Auf den dritten Platz beim Inrate-Ranking stiess der Nahrungsmittelkonzern Orior mit den Brands Rapelli oder Biotta. Orior war zuletzt 2014 unter den drei Besten. Verbessert hat sich die Firma vor allem in den Bereichen der Zusammensetzung der Geschäftsleitung und des Verwaltungsrates sowie bei den Vergütungsmodellen. 

Verbesserungen gab es insbesondere auch bei Meier Tobler, Poenina , Coltene, SIG Combibloc und Swissquote. Diese Unternehmen haben sich laut Inrate durch Statuten- und Praxisanpassungen verbessert.

Die schlechteste Corporate Governance haben drei Westschweizer Firmen. Am Schluss der Tabelle steht der Lausanner Finanzbroker Compagnie Financière Tradition, hinter Kudelski. Auf der drittletzten Position ist Wisekey. Das Genfer Unternehmen mit Gründer, Verwaltungsratspräsident und CEO Carlos Moreira konnte die rote Laterne damit immerhin abgeben.
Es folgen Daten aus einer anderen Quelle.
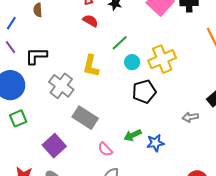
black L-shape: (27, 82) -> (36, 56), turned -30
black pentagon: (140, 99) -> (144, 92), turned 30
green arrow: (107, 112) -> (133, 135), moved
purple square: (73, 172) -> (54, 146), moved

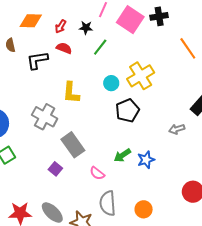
green line: (120, 43) -> (100, 47), moved
black L-shape: (36, 56) -> (37, 60), moved
gray rectangle: (85, 118) -> (73, 145), turned 30
purple square: (54, 146) -> (55, 169), moved, size x0.6

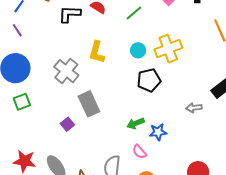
pink semicircle: (97, 173) -> (139, 152), moved

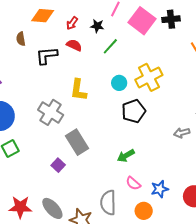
blue star: (158, 132) -> (160, 189), moved

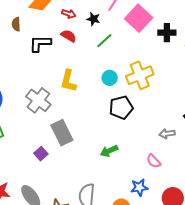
black cross: (171, 19) -> (167, 33), moved
red arrow: (72, 23) -> (69, 14), turned -112
pink semicircle: (133, 183) -> (154, 161), moved

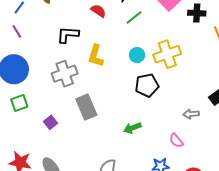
black L-shape: (40, 43) -> (68, 35), moved
gray cross: (38, 100) -> (65, 74), turned 30
purple square: (41, 154) -> (50, 122), moved

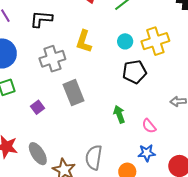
black L-shape: (68, 35) -> (41, 19), moved
green arrow: (132, 128) -> (119, 114), turned 90
pink semicircle: (176, 141) -> (149, 126), moved

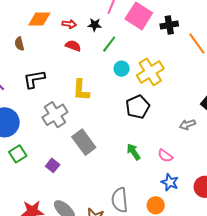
cyan circle: (125, 41) -> (122, 69), moved
blue star: (147, 153) -> (170, 182), turned -30

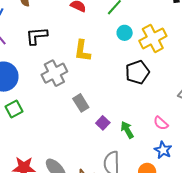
gray rectangle: (84, 142) -> (81, 103), size x0.7
green arrow: (133, 152) -> (127, 130), moved
purple square: (53, 165) -> (103, 123), moved

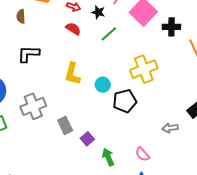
cyan circle: (125, 33) -> (103, 85), moved
gray cross: (54, 73) -> (33, 106), moved
purple square: (103, 123) -> (87, 139), moved

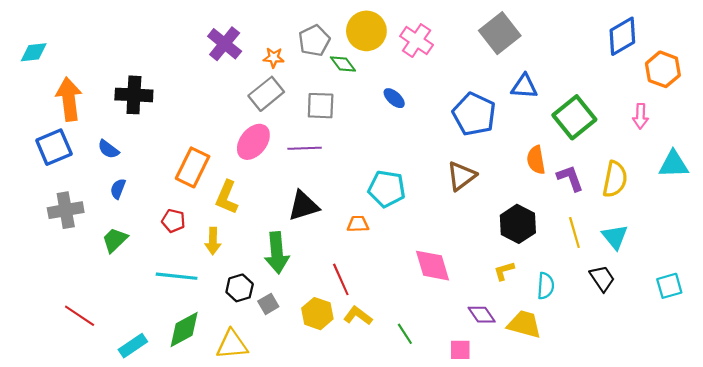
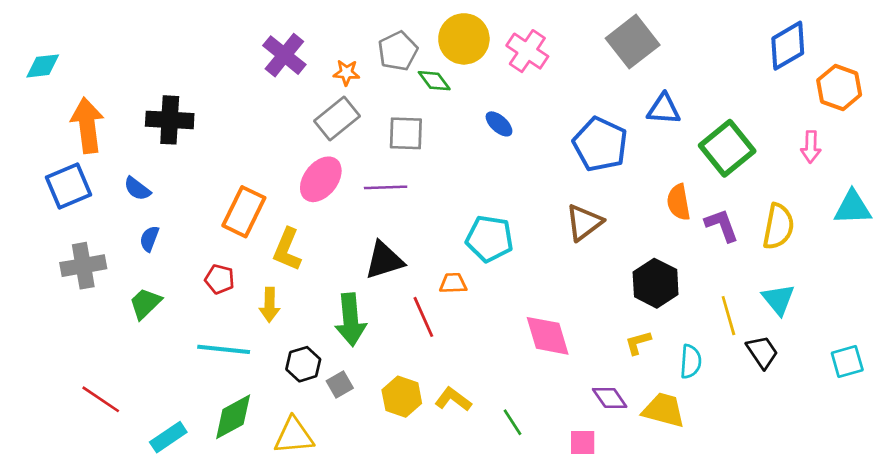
yellow line: (574, 232) -> (728, 316), moved
red line: (341, 279) -> (423, 317), moved

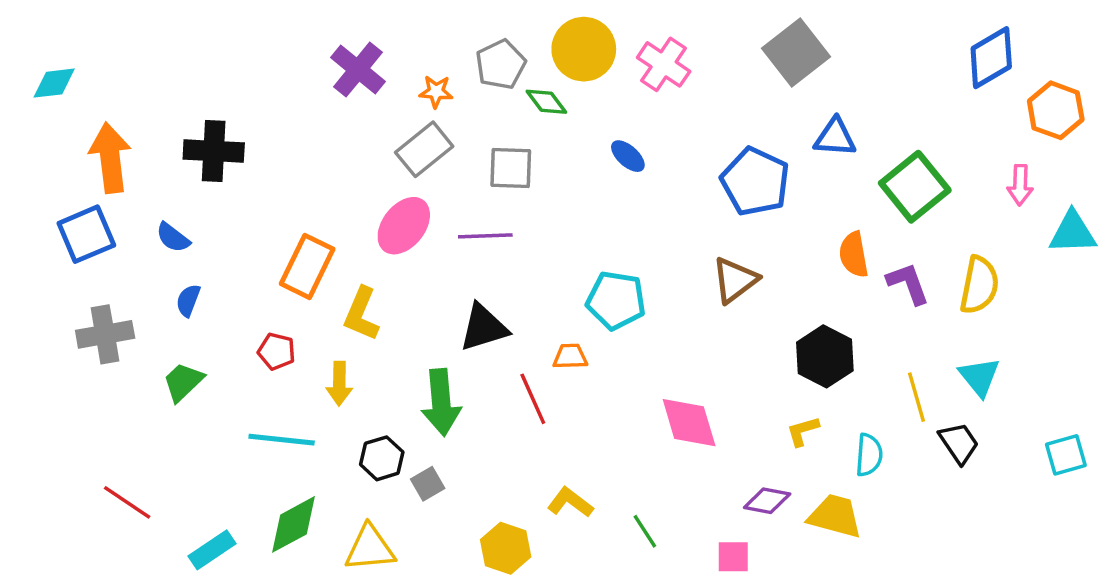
cyan triangle: (853, 208) -> (1073, 232), moved
yellow hexagon: (402, 397) -> (506, 548), moved
purple diamond: (610, 398) -> (767, 501), turned -45

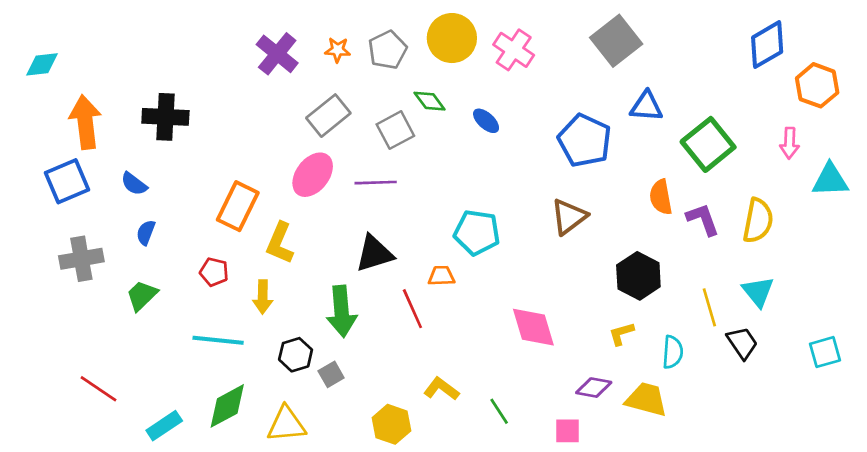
orange star: (436, 92) -> (338, 50), moved
green diamond: (546, 102) -> (430, 101), moved
gray square: (511, 168) -> (395, 130), turned -30

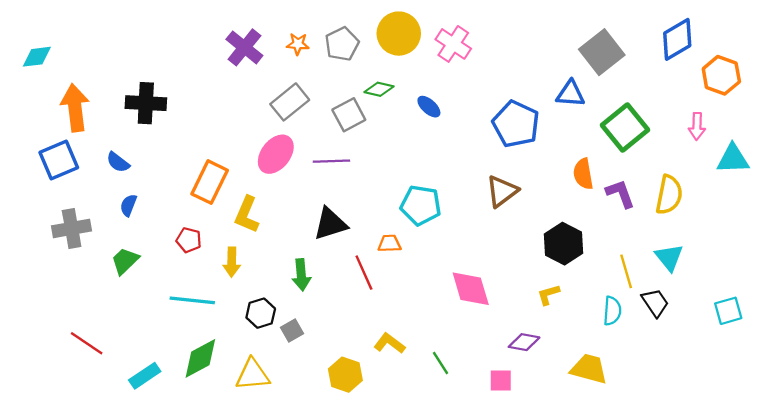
gray square: (616, 41) -> (602, 52), moved
green diamond: (430, 101) -> (379, 89), turned -40
green arrow: (342, 311) -> (301, 275), size x0.7
cyan semicircle: (673, 352) -> (612, 311), moved
yellow trapezoid: (646, 399) -> (589, 369), moved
Partners Group schlechteste SMI-Firma - aber mit guter Börsenleistung

Nicht überraschend sind auch die schlechten Rankings von Swatch (viertletzte Position), Lindt&Sprüngli (sechstletzte Position) und Schindler (achtletzte Position): Diese Unternehmen schneiden in Corporte Governance-Studien vor allem wegen der Kapitalstruktur und/oder Vergütungsmodellen traditionell ungenügend ab. Die Firma aus dem Swiss Market Index mit der schlechtesten Unternehmensführung ist Partners Group. Der Zuger Vermögensverwalter kommt bloss auf Rang 129 von 171 untersuchten Firmen.

In der ersten Studie von Inrate ging hervor, dass Unternehmen mit einer guten Corporate Governance auch über eine positive Aktienkursentwicklung verfügen. Daraus abgeleitet müsste Partners Group eigentlich keine gute Performance an der Börse haben - was aber nicht zutrifft. Der Aktienkurs von Partners Group hat seit Anfang 2015 rund 450 Prozent zugelegt. Auch aufgrund dessen wurde der Titel kürzlich in den SMI aufgenommen.

Der CEO-Medianlohn hat sich gegenüber dem Vorjahr kaum verändert. Er beträgt 1,3 Millionen Franken. "Ganz hohe Saläre wie früher gibt es nicht mehr", sagte Christophe Volonté, stellvertretender CEO bei Inrate, an der Präsentation.  Es seien dies durchaus Zeichen, dass die Mitbestimmungsrechte dank der "Abzocker"-Initiative eine gewisse Disziplinierung gebracht hätten. Und bei Firmen, die trotz Coronaeinfluss hohe Einzelvergütungen ausbezahlt haben wie Dufry (5,7 Millionen Franken) und Valora (2,4 Millionen Franken), seien die Vergütungsberichte von den Aktionären nur mit relativ tiefen Zustimmungsraten angenommen worden.